Stored items:
>>>
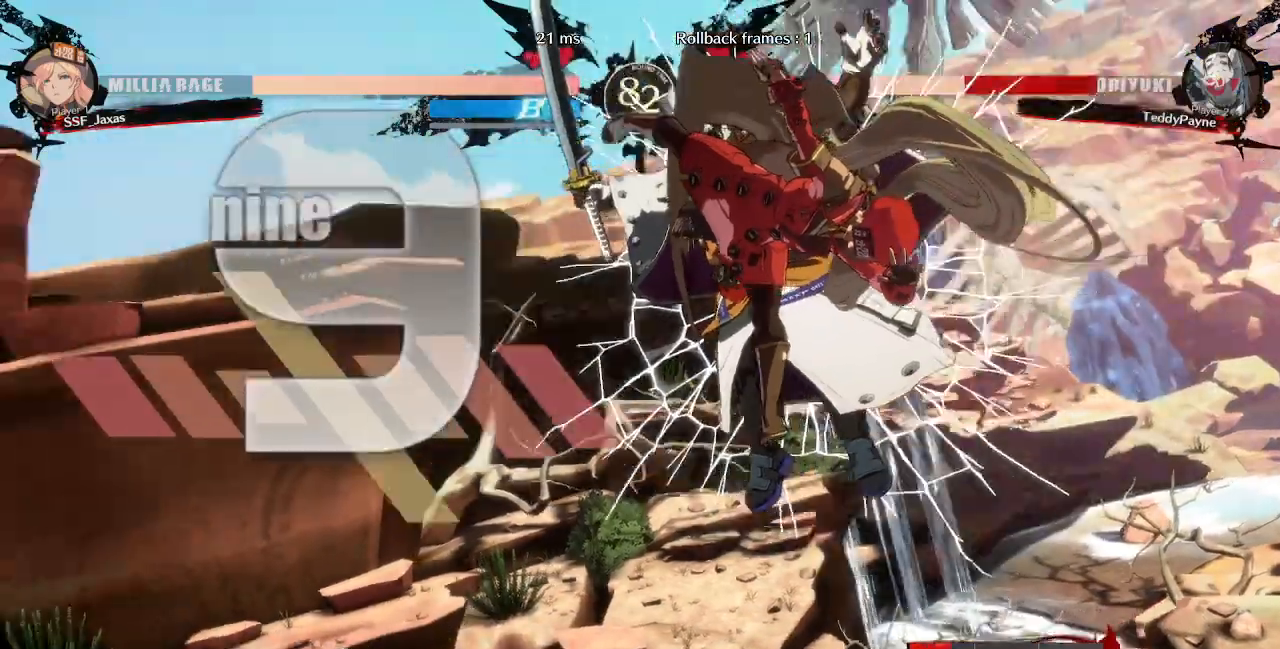
Gameplay with a controller (PlayStation layout); each line is a JSON object with the inputs held at the frame after it (dt_ms = milliseconds from this image to that frame). Not read: L3 R3 START.
{"dt_ms": 480, "buttons": []}
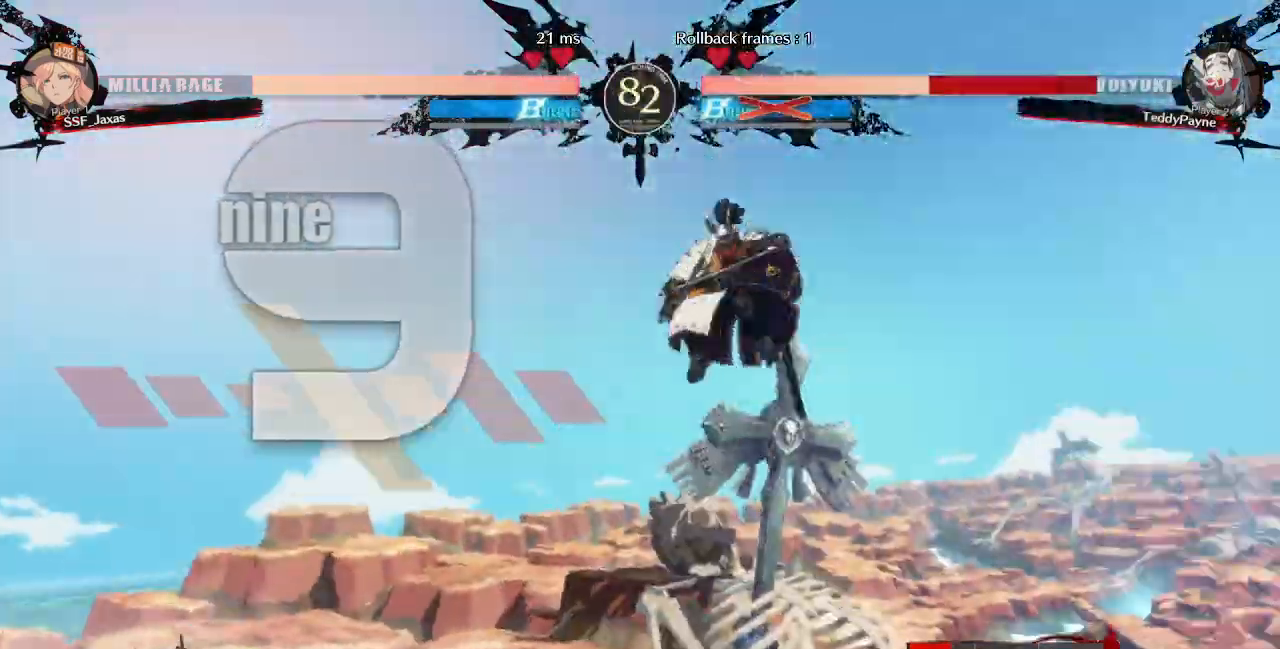
{"dt_ms": 520, "buttons": ["DPAD_UP"]}
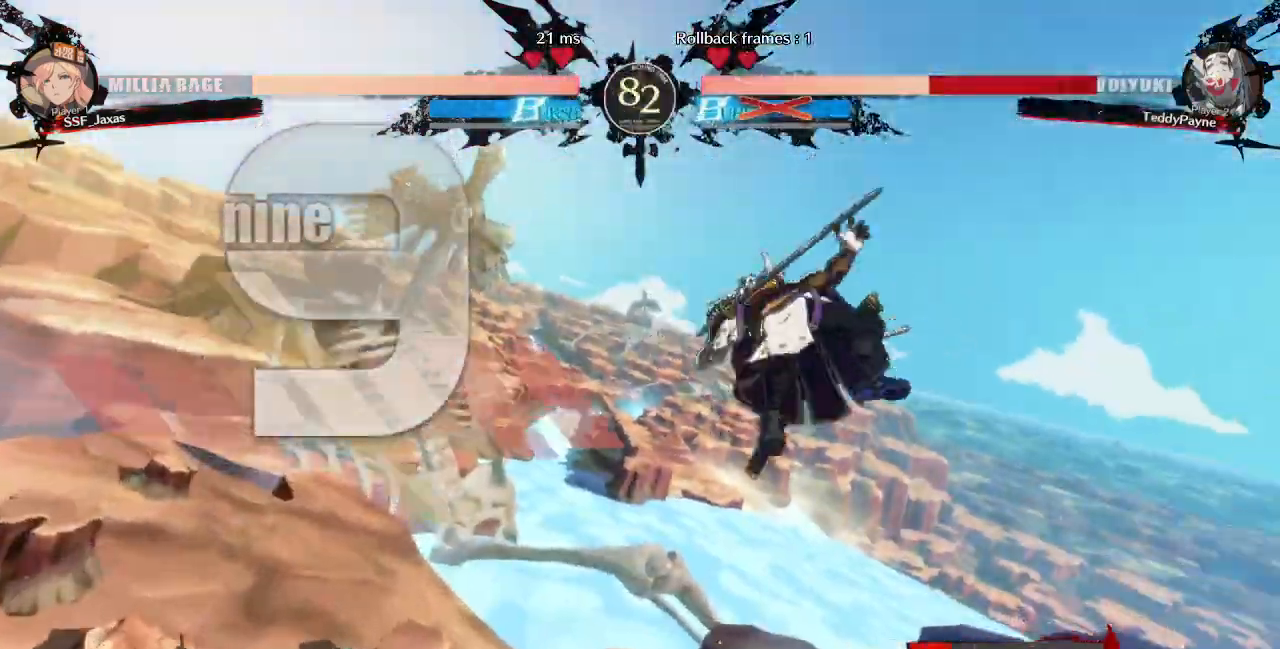
{"dt_ms": 480, "buttons": ["CROSS"]}
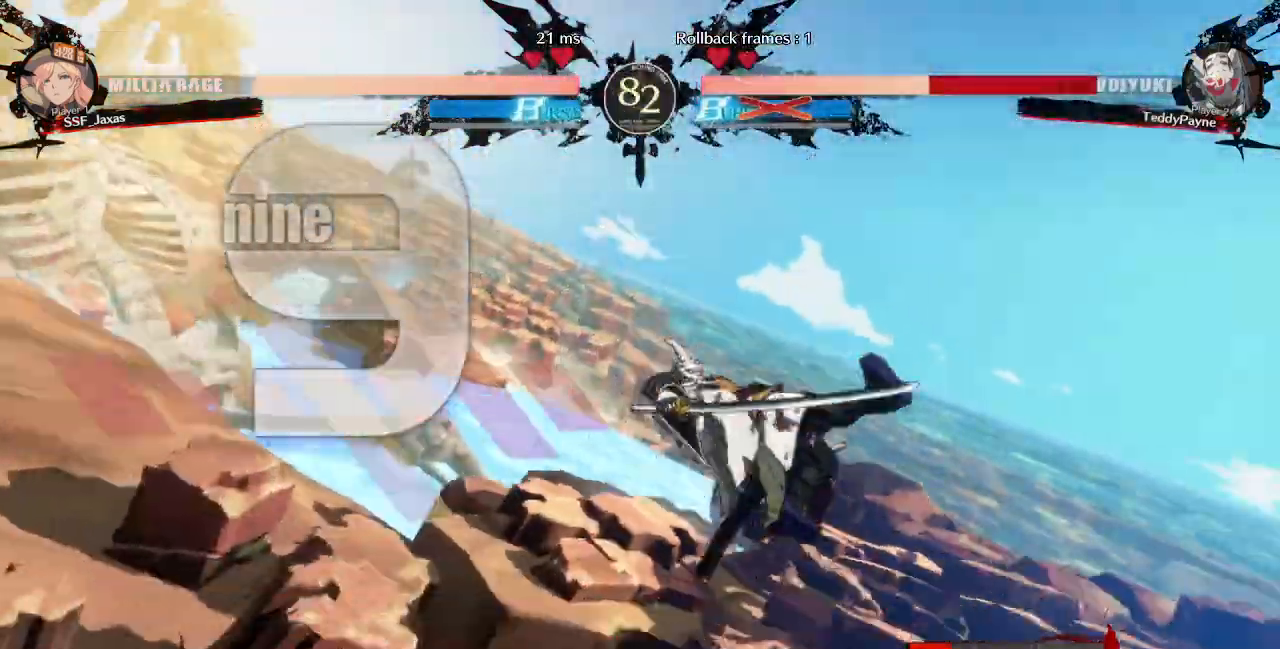
{"dt_ms": 1000, "buttons": []}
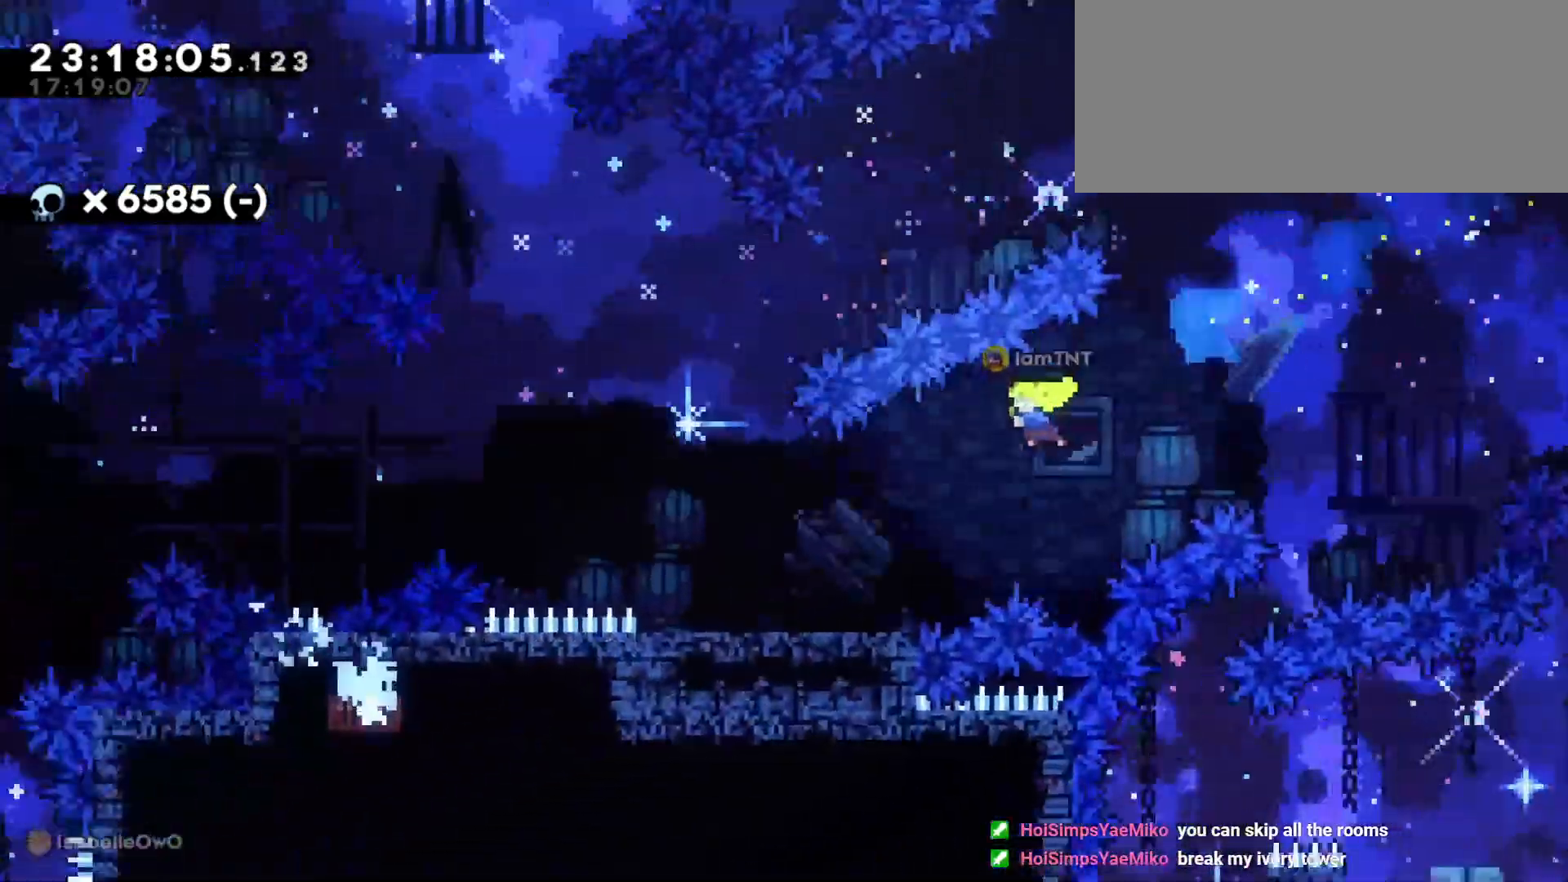
Gameplay with keyboard; each line is a JSON object with the keys held at the frame after it. "events" lists presses ("down") and releases ("up") of "a", "d", "dash", "demo", "grab", "jump", "jump2", "s" and "w" between this image and that frame as [ms after this image, input, new state], when the widget could be followed in between. No other keys are recorded. Mouse input is not recorded. Key names are as the overlay labels them; some are game actions (e.g. jump) rather than physical keys. Not read: grab2.
{"keys": ["a", "jump"], "events": [[216, "jump", "down"]]}
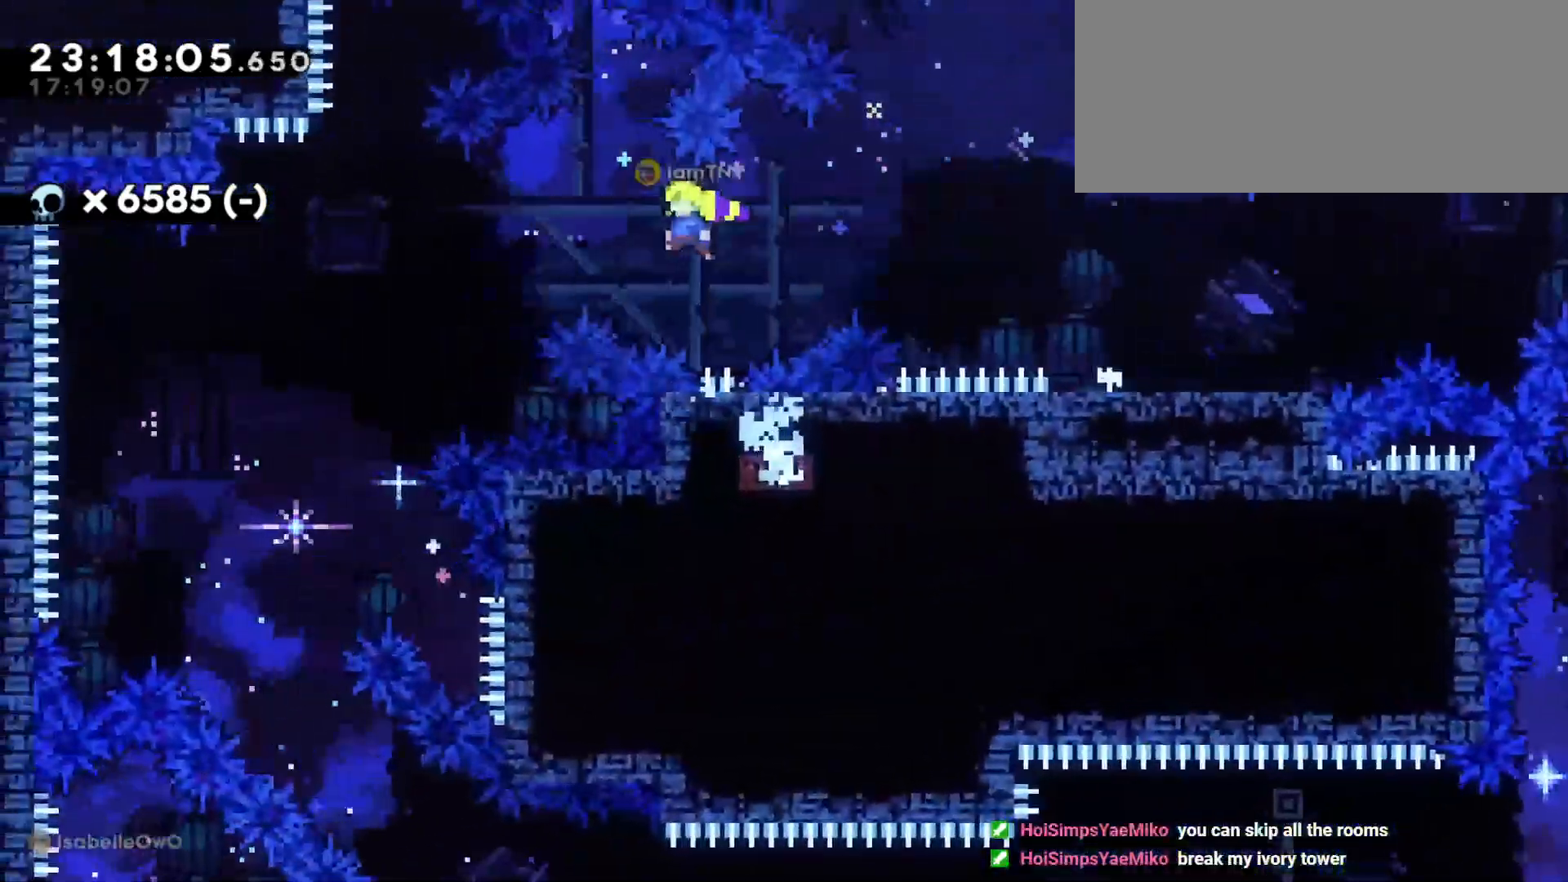
{"keys": ["d"], "events": [[266, "a", "up"], [333, "jump", "up"], [466, "d", "down"]]}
<<<
**What you are asked to do**
When you transcribe the lines above, keep every word exact but leave the pictures behind.

**Output of the task**
Gameplay with a controller (PlayStation layout); each line is a JSON object with the inputs held at the frame after it (dt_ms = milliseconds from this image to that frame). Not read: L3 R3 START.
{"dt_ms": 480, "buttons": []}
{"dt_ms": 520, "buttons": ["DPAD_UP"]}
{"dt_ms": 480, "buttons": ["CROSS"]}
{"dt_ms": 1000, "buttons": []}
Gameplay with keyboard; each line is a JSON object with the keys held at the frame after it. "events" lists presses ("down") and releases ("up") of "a", "d", "dash", "demo", "grab", "jump", "jump2", "s" and "w" between this image and that frame as [ms after this image, input, new state], when the widget could be followed in between. No other keys are recorded. Mouse input is not recorded. Key names are as the overlay labels them; some are game actions (e.g. jump) rather than physical keys. Not read: grab2.
{"keys": ["a", "jump"], "events": [[216, "jump", "down"]]}
{"keys": ["d"], "events": [[266, "a", "up"], [333, "jump", "up"], [466, "d", "down"]]}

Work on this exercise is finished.